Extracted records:
☆ ☆ ☆ ☆

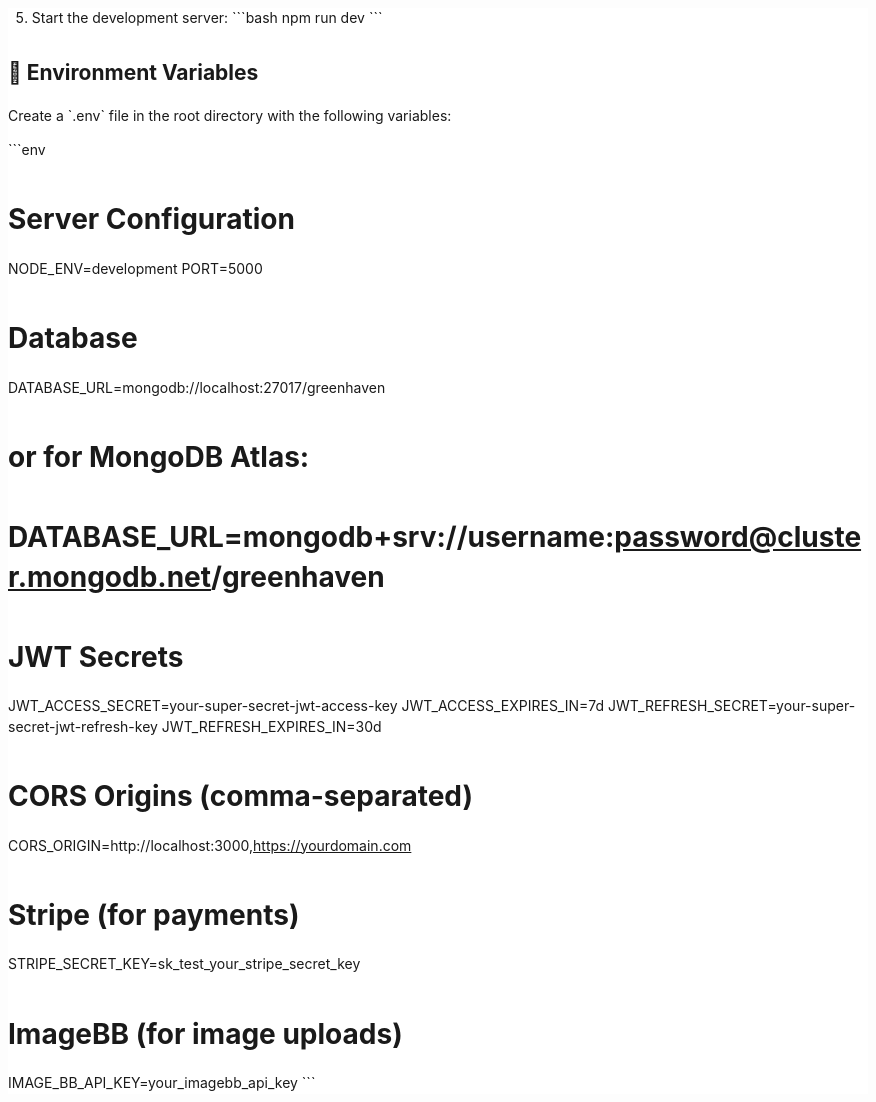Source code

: 5. Start the development server:
   \`\`\`bash
   npm run dev
   \`\`\`

## 🔧 Environment Variables

Create a \`.env\` file in the root directory with the following variables:

\`\`\`env

# Server Configuration

NODE_ENV=development
PORT=5000

# Database

DATABASE_URL=mongodb://localhost:27017/greenhaven

# or for MongoDB Atlas:

# DATABASE_URL=mongodb+srv://username:password@cluster.mongodb.net/greenhaven

# JWT Secrets

JWT_ACCESS_SECRET=your-super-secret-jwt-access-key
JWT_ACCESS_EXPIRES_IN=7d
JWT_REFRESH_SECRET=your-super-secret-jwt-refresh-key
JWT_REFRESH_EXPIRES_IN=30d

# CORS Origins (comma-separated)

CORS_ORIGIN=http://localhost:3000,https://yourdomain.com

# Stripe (for payments)

STRIPE_SECRET_KEY=sk_test_your_stripe_secret_key

# ImageBB (for image uploads)

IMAGE_BB_API_KEY=your_imagebb_api_key
\`\`\`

☆ ☆ ☆ ☆

_What you will do_:
What is asked for is an exact copy of the lines above from the one containing "## 🔧 Environment Variables" through the one containing "# or for MongoDB", and only those.

_Expected output_:
## 🔧 Environment Variables

Create a \`.env\` file in the root directory with the following variables:

\`\`\`env

# Server Configuration

NODE_ENV=development
PORT=5000

# Database

DATABASE_URL=mongodb://localhost:27017/greenhaven

# or for MongoDB Atlas:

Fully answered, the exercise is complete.